* **THE PROBLEM**
Omit every picture and output the rest of the records exactly as they are.
START GIVEN DATA
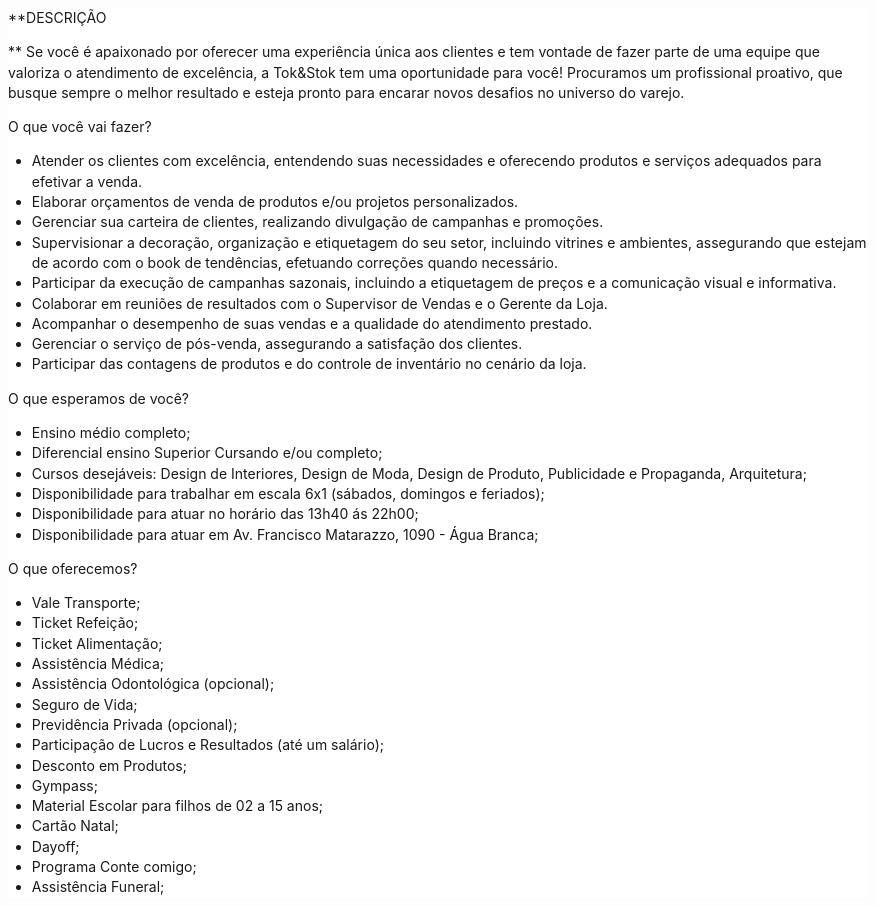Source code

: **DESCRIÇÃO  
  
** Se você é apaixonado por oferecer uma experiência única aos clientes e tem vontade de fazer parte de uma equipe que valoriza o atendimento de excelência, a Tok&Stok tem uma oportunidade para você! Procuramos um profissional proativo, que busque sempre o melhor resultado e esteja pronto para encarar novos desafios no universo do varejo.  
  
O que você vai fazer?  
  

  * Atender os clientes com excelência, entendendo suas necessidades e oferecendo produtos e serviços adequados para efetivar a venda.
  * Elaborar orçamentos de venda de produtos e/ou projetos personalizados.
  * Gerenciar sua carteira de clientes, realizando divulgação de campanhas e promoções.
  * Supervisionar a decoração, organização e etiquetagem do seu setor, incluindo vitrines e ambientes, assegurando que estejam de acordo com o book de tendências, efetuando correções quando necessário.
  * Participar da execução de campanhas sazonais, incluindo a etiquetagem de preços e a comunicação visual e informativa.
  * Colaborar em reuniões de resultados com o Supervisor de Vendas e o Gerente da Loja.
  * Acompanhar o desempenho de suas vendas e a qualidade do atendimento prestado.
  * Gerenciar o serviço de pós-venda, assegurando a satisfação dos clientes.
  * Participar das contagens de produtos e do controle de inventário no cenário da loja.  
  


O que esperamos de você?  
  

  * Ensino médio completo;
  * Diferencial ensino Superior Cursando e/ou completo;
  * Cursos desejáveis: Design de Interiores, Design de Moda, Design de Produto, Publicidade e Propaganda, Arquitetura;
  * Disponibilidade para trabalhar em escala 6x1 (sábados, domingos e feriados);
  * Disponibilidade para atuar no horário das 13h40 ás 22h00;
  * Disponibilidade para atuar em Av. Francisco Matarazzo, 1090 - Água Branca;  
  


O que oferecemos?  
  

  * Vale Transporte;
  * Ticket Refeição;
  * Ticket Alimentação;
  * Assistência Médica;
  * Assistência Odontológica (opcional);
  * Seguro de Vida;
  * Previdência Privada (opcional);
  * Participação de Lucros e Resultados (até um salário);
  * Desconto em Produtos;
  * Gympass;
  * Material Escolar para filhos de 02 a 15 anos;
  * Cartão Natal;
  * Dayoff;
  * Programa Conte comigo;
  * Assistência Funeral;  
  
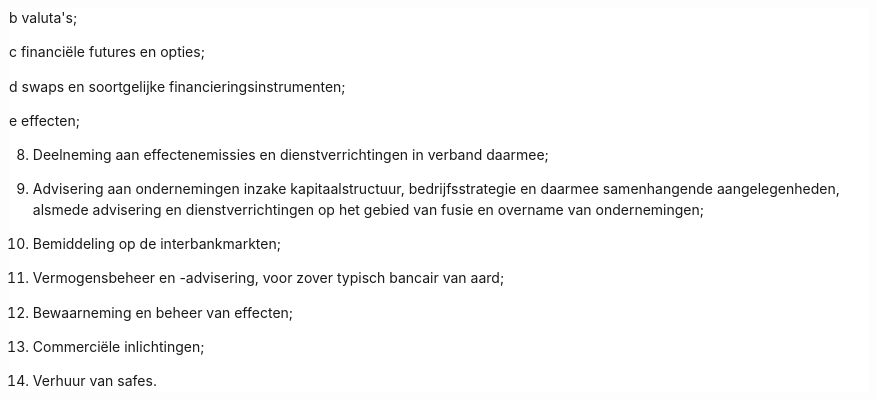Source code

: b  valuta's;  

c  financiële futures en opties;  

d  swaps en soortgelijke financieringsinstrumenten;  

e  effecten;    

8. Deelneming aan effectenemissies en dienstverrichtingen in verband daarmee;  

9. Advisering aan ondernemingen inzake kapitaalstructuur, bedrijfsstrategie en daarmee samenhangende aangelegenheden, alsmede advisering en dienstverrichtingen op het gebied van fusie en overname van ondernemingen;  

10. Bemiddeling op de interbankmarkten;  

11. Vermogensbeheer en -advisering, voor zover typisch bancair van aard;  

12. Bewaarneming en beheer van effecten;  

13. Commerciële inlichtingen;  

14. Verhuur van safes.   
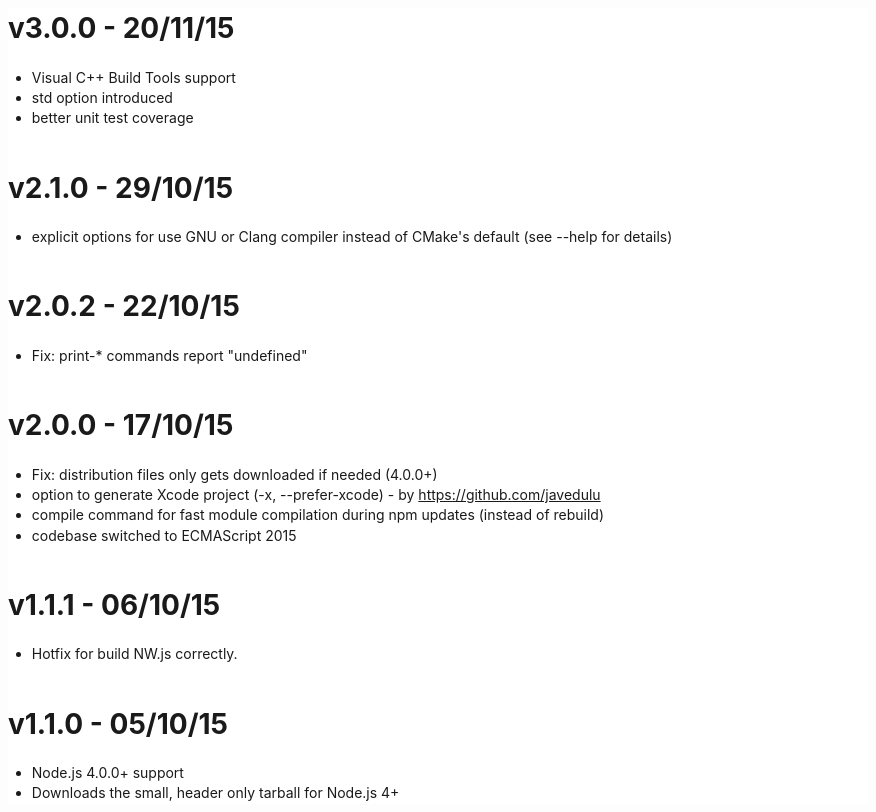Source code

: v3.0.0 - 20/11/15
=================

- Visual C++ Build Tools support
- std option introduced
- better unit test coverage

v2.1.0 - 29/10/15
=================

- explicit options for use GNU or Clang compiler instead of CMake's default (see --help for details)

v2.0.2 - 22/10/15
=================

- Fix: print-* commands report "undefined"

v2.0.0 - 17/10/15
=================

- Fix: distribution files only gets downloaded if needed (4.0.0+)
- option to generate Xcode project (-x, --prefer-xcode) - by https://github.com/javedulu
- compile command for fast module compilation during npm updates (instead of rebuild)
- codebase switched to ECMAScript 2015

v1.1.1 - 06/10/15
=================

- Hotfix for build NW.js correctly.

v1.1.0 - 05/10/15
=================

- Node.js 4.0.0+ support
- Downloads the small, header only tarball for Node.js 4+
END GIVEN DATA
* **SOLVED EXERCISE**
Source code

: **DESCRIÇÃO  
  
** Se você é apaixonado por oferecer uma experiência única aos clientes e tem vontade de fazer parte de uma equipe que valoriza o atendimento de excelência, a Tok&Stok tem uma oportunidade para você! Procuramos um profissional proativo, que busque sempre o melhor resultado e esteja pronto para encarar novos desafios no universo do varejo.  
  
O que você vai fazer?  
  

  * Atender os clientes com excelência, entendendo suas necessidades e oferecendo produtos e serviços adequados para efetivar a venda.
  * Elaborar orçamentos de venda de produtos e/ou projetos personalizados.
  * Gerenciar sua carteira de clientes, realizando divulgação de campanhas e promoções.
  * Supervisionar a decoração, organização e etiquetagem do seu setor, incluindo vitrines e ambientes, assegurando que estejam de acordo com o book de tendências, efetuando correções quando necessário.
  * Participar da execução de campanhas sazonais, incluindo a etiquetagem de preços e a comunicação visual e informativa.
  * Colaborar em reuniões de resultados com o Supervisor de Vendas e o Gerente da Loja.
  * Acompanhar o desempenho de suas vendas e a qualidade do atendimento prestado.
  * Gerenciar o serviço de pós-venda, assegurando a satisfação dos clientes.
  * Participar das contagens de produtos e do controle de inventário no cenário da loja.  
  


O que esperamos de você?  
  

  * Ensino médio completo;
  * Diferencial ensino Superior Cursando e/ou completo;
  * Cursos desejáveis: Design de Interiores, Design de Moda, Design de Produto, Publicidade e Propaganda, Arquitetura;
  * Disponibilidade para trabalhar em escala 6x1 (sábados, domingos e feriados);
  * Disponibilidade para atuar no horário das 13h40 ás 22h00;
  * Disponibilidade para atuar em Av. Francisco Matarazzo, 1090 - Água Branca;  
  


O que oferecemos?  
  

  * Vale Transporte;
  * Ticket Refeição;
  * Ticket Alimentação;
  * Assistência Médica;
  * Assistência Odontológica (opcional);
  * Seguro de Vida;
  * Previdência Privada (opcional);
  * Participação de Lucros e Resultados (até um salário);
  * Desconto em Produtos;
  * Gympass;
  * Material Escolar para filhos de 02 a 15 anos;
  * Cartão Natal;
  * Dayoff;
  * Programa Conte comigo;
  * Assistência Funeral;  
  
Source code

: b  valuta's;  

c  financiële futures en opties;  

d  swaps en soortgelijke financieringsinstrumenten;  

e  effecten;    

8. Deelneming aan effectenemissies en dienstverrichtingen in verband daarmee;  

9. Advisering aan ondernemingen inzake kapitaalstructuur, bedrijfsstrategie en daarmee samenhangende aangelegenheden, alsmede advisering en dienstverrichtingen op het gebied van fusie en overname van ondernemingen;  

10. Bemiddeling op de interbankmarkten;  

11. Vermogensbeheer en -advisering, voor zover typisch bancair van aard;  

12. Bewaarneming en beheer van effecten;  

13. Commerciële inlichtingen;  

14. Verhuur van safes.   
Source code

: v3.0.0 - 20/11/15
=================

- Visual C++ Build Tools support
- std option introduced
- better unit test coverage

v2.1.0 - 29/10/15
=================

- explicit options for use GNU or Clang compiler instead of CMake's default (see --help for details)

v2.0.2 - 22/10/15
=================

- Fix: print-* commands report "undefined"

v2.0.0 - 17/10/15
=================

- Fix: distribution files only gets downloaded if needed (4.0.0+)
- option to generate Xcode project (-x, --prefer-xcode) - by https://github.com/javedulu
- compile command for fast module compilation during npm updates (instead of rebuild)
- codebase switched to ECMAScript 2015

v1.1.1 - 06/10/15
=================

- Hotfix for build NW.js correctly.

v1.1.0 - 05/10/15
=================

- Node.js 4.0.0+ support
- Downloads the small, header only tarball for Node.js 4+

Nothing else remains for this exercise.